[Raw data]:
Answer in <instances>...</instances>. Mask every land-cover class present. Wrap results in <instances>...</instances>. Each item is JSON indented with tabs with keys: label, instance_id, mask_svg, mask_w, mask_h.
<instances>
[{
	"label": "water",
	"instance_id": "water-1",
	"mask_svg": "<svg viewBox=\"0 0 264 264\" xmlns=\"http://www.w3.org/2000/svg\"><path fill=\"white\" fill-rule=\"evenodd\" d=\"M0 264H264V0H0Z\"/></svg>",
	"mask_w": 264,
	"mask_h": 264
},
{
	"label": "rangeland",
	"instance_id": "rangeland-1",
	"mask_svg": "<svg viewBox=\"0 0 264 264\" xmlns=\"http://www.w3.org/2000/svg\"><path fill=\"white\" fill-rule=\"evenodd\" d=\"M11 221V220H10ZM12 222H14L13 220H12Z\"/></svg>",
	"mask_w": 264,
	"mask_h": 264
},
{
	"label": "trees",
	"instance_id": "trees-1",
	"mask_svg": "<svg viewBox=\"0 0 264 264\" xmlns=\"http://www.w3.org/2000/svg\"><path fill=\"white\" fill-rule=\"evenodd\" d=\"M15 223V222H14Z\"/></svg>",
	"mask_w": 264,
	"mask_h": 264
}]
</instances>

[Written exercise]:
Reproduce all of the data above verbatim, keeping every line unchanged.

[Written response]:
Answer in <instances>...</instances>. Mask every land-cover class present. Wrap results in <instances>...</instances>. Each item is JSON indented with tabs with keys: label, instance_id, mask_svg, mask_w, mask_h.
<instances>
[{
	"label": "water",
	"instance_id": "water-1",
	"mask_svg": "<svg viewBox=\"0 0 264 264\" xmlns=\"http://www.w3.org/2000/svg\"><path fill=\"white\" fill-rule=\"evenodd\" d=\"M0 264H264V0H0Z\"/></svg>",
	"mask_w": 264,
	"mask_h": 264
},
{
	"label": "rangeland",
	"instance_id": "rangeland-1",
	"mask_svg": "<svg viewBox=\"0 0 264 264\" xmlns=\"http://www.w3.org/2000/svg\"><path fill=\"white\" fill-rule=\"evenodd\" d=\"M11 221V220H10ZM12 222H14L13 220H12Z\"/></svg>",
	"mask_w": 264,
	"mask_h": 264
},
{
	"label": "trees",
	"instance_id": "trees-1",
	"mask_svg": "<svg viewBox=\"0 0 264 264\" xmlns=\"http://www.w3.org/2000/svg\"><path fill=\"white\" fill-rule=\"evenodd\" d=\"M15 223V222H14Z\"/></svg>",
	"mask_w": 264,
	"mask_h": 264
}]
</instances>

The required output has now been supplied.